The gun control faction took to social media to immediately begin decrying that people's "thoughts and prayers" were useless. Considering that the measures they've been fighting for the last twenty some odd years have yet to come to pass, the hours during an unfolding situation no one really had much of a grasp on seem like the perfect time to get something real done, and shaming people for expressing some combination of horror and sympathy is always a great way to engender people's support. It's certainly true that "thoughts and prayers" are generally useless when it comes to actually trying to get something done, but comedians aren't the only ones who can be guilty of "too soon." Everyone who doesn't fully agree with their agenda doesn't care about innocent lives in their humble estimation though, so it's excusable.
The countdown to the anti-Muslim rhetoric should already have begun, given that the names of the perpetrators are Syed and Tashfeen. Give it enough time for the Photoshop experts to get to work, and that'll be swinging all over social media too.

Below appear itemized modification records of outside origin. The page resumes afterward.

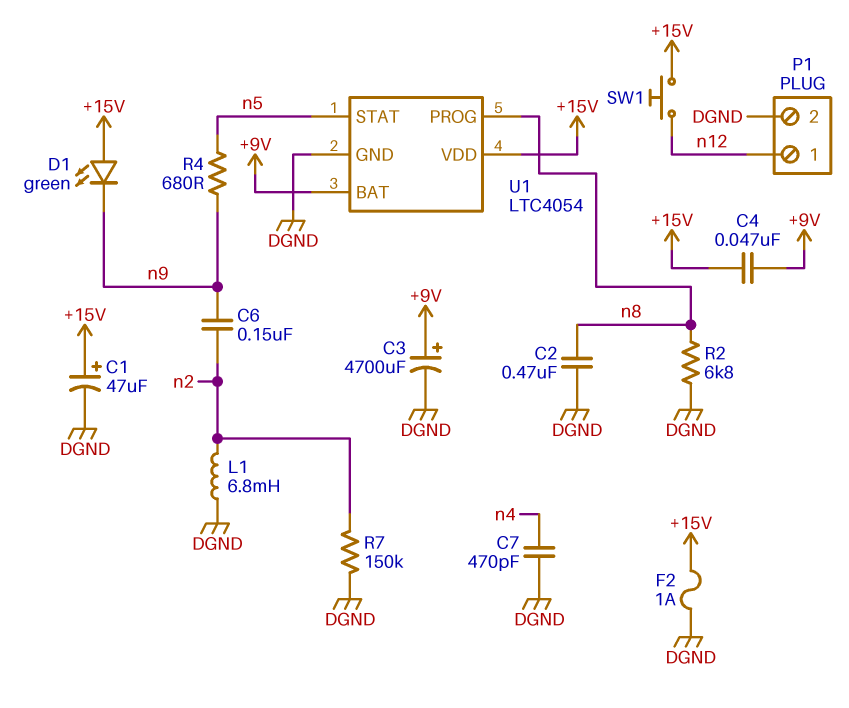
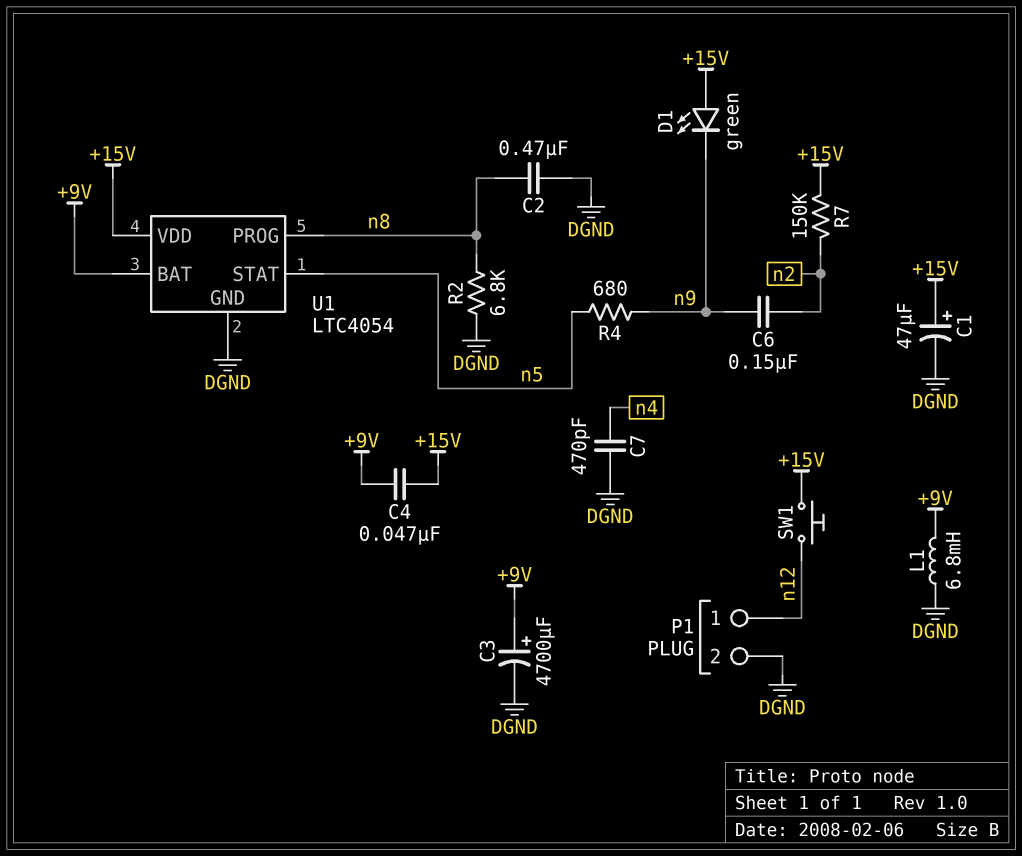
F2: 1A (+15V, DGND) -> none
L1: 6.8mH (DGND, n2) -> 6.8mH (+9V, DGND)
R7: 150k (DGND, n2) -> 150k (+15V, n2)

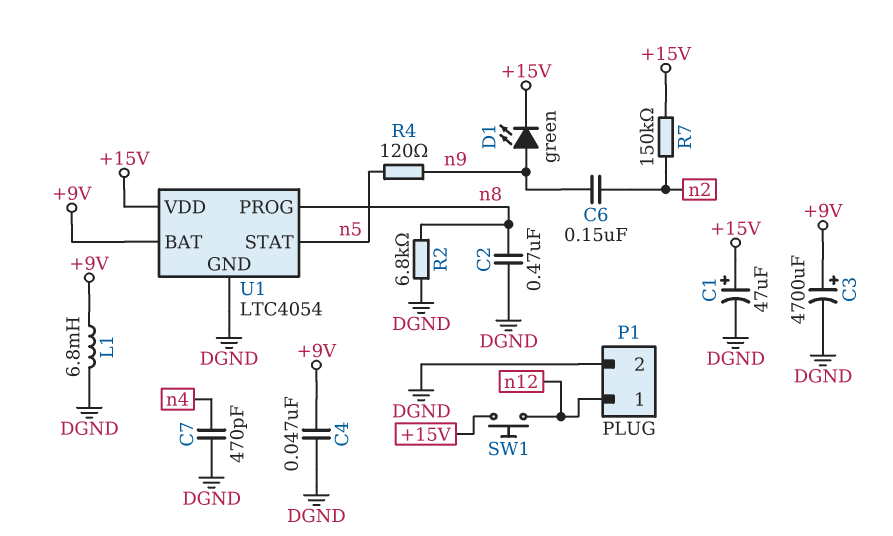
C4: 47nF (+9V, +15V) -> 47nF (+9V, DGND)
D1: LED green (A +15V, K n9) -> LED green (A n9, K +15V)
R4: 680 (n5, n9) -> 120 (n5, n9)

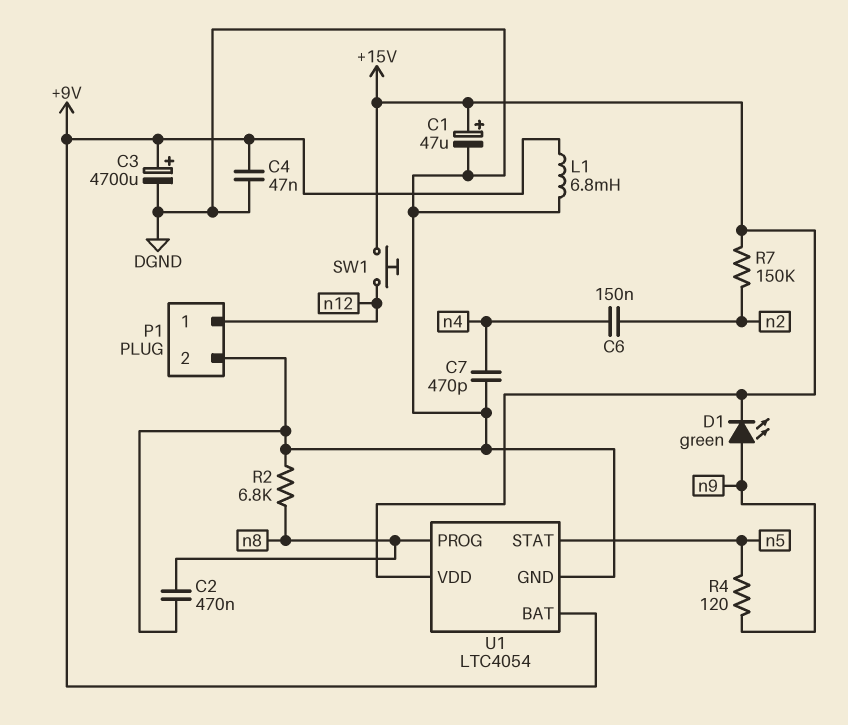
C6: 150nF (n2, n9) -> 150nF (n2, n4)

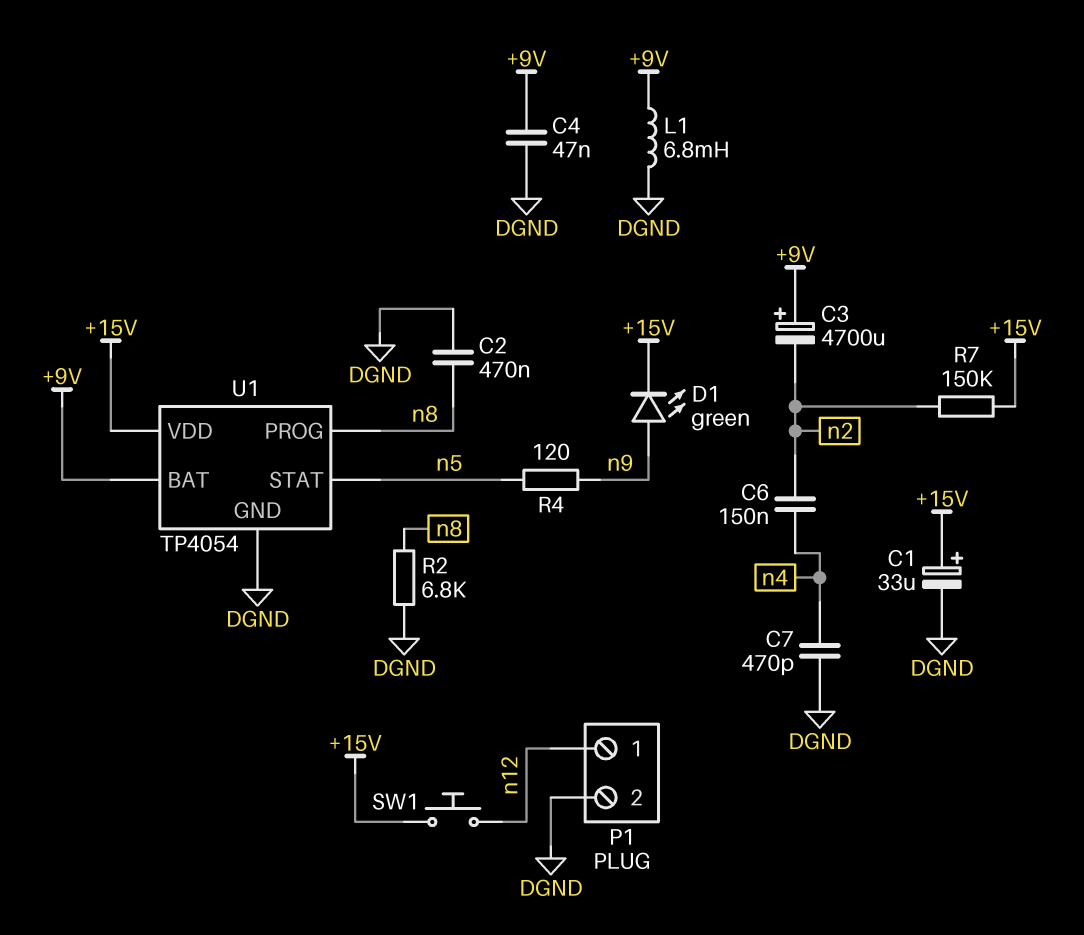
C1: 47uF (plus +15V, minus DGND) -> 33uF (plus +15V, minus DGND)
C3: 4700uF (plus +9V, minus DGND) -> 4700uF (plus +9V, minus n2)
U1: LTC4054 -> TP4054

There is more about yesterday's events in San Bernadino that we don't know than we do know at this point. It's fair to say though, looking at our reaction to it, that we don't actually care about what we know and what we don't. We care about what we want to be true more than we care about what is true or even about each other. Like banning Syrian refugees over the attacks in Paris, when there isn't a single shred of evidence to suggest any Syrian refugees were involved, jumping to conclusions as a situation unfolds, jumping to conspiracy theories to simply explain a complicated world, disparaging people's sympathies within minutes or hours of a tragic and brutal attack, and the inevitable racism and xenophobia that are all but guaranteed at this point serve the same purpose. All of those things serve to keep us convinced that we're right, and that the enemy we perceive is always the culprit. The saddest part of all of it is that more often than not, the enemy we perceive is the neighbor and member of our community. When we're looking for the cause for violence, this might not be a bad place to start. When we want to be right, be vindicated and righteous at all costs, we have to be sure we understand what that cost is. Would it be so shocking that violence like this is the cost of the war we're participating in against each other?